» **What you have to do**:
Write out every line of the items below as one numbered list, skipping any blank lines.

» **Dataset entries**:

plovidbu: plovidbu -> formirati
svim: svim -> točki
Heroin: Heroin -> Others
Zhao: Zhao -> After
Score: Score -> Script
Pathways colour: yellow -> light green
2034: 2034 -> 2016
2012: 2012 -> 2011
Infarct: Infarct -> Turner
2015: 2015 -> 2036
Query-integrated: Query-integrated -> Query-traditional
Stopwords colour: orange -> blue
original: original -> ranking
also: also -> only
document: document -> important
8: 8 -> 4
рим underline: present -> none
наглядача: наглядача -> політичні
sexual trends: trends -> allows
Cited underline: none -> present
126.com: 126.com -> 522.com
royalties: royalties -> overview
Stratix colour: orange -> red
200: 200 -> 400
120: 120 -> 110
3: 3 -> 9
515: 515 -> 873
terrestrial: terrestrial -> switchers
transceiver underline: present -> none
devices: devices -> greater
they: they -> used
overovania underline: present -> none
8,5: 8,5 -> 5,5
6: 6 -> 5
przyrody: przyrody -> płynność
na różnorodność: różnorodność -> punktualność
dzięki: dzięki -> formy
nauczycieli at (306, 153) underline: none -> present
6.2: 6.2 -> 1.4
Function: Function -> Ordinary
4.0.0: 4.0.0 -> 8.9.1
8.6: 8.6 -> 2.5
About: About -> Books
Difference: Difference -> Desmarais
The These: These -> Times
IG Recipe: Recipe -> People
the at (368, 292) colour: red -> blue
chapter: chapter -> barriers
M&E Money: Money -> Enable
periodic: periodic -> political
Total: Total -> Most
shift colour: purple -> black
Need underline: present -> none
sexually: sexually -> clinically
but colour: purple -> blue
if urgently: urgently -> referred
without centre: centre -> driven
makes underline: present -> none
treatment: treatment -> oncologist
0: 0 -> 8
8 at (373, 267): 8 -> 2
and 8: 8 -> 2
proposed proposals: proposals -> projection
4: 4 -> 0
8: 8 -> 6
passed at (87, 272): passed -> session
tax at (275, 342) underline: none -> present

» **Result of this task**:
1. plovidbu: plovidbu -> formirati
2. svim: svim -> točki
3. Heroin: Heroin -> Others
4. Zhao: Zhao -> After
5. Score: Score -> Script
6. Pathways colour: yellow -> light green
7. 2034: 2034 -> 2016
8. 2012: 2012 -> 2011
9. Infarct: Infarct -> Turner
10. 2015: 2015 -> 2036
11. Query-integrated: Query-integrated -> Query-traditional
12. Stopwords colour: orange -> blue
13. original: original -> ranking
14. also: also -> only
15. document: document -> important
16. 8: 8 -> 4
17. рим underline: present -> none
18. наглядача: наглядача -> політичні
19. sexual trends: trends -> allows
20. Cited underline: none -> present
21. 126.com: 126.com -> 522.com
22. royalties: royalties -> overview
23. Stratix colour: orange -> red
24. 200: 200 -> 400
25. 120: 120 -> 110
26. 3: 3 -> 9
27. 515: 515 -> 873
28. terrestrial: terrestrial -> switchers
29. transceiver underline: present -> none
30. devices: devices -> greater
31. they: they -> used
32. overovania underline: present -> none
33. 8,5: 8,5 -> 5,5
34. 6: 6 -> 5
35. przyrody: przyrody -> płynność
36. na różnorodność: różnorodność -> punktualność
37. dzięki: dzięki -> formy
38. nauczycieli at (306, 153) underline: none -> present
39. 6.2: 6.2 -> 1.4
40. Function: Function -> Ordinary
41. 4.0.0: 4.0.0 -> 8.9.1
42. 8.6: 8.6 -> 2.5
43. About: About -> Books
44. Difference: Difference -> Desmarais
45. The These: These -> Times
46. IG Recipe: Recipe -> People
47. the at (368, 292) colour: red -> blue
48. chapter: chapter -> barriers
49. M&E Money: Money -> Enable
50. periodic: periodic -> political
51. Total: Total -> Most
52. shift colour: purple -> black
53. Need underline: present -> none
54. sexually: sexually -> clinically
55. but colour: purple -> blue
56. if urgently: urgently -> referred
57. without centre: centre -> driven
58. makes underline: present -> none
59. treatment: treatment -> oncologist
60. 0: 0 -> 8
61. 8 at (373, 267): 8 -> 2
62. and 8: 8 -> 2
63. proposed proposals: proposals -> projection
64. 4: 4 -> 0
65. 8: 8 -> 6
66. passed at (87, 272): passed -> session
67. tax at (275, 342) underline: none -> present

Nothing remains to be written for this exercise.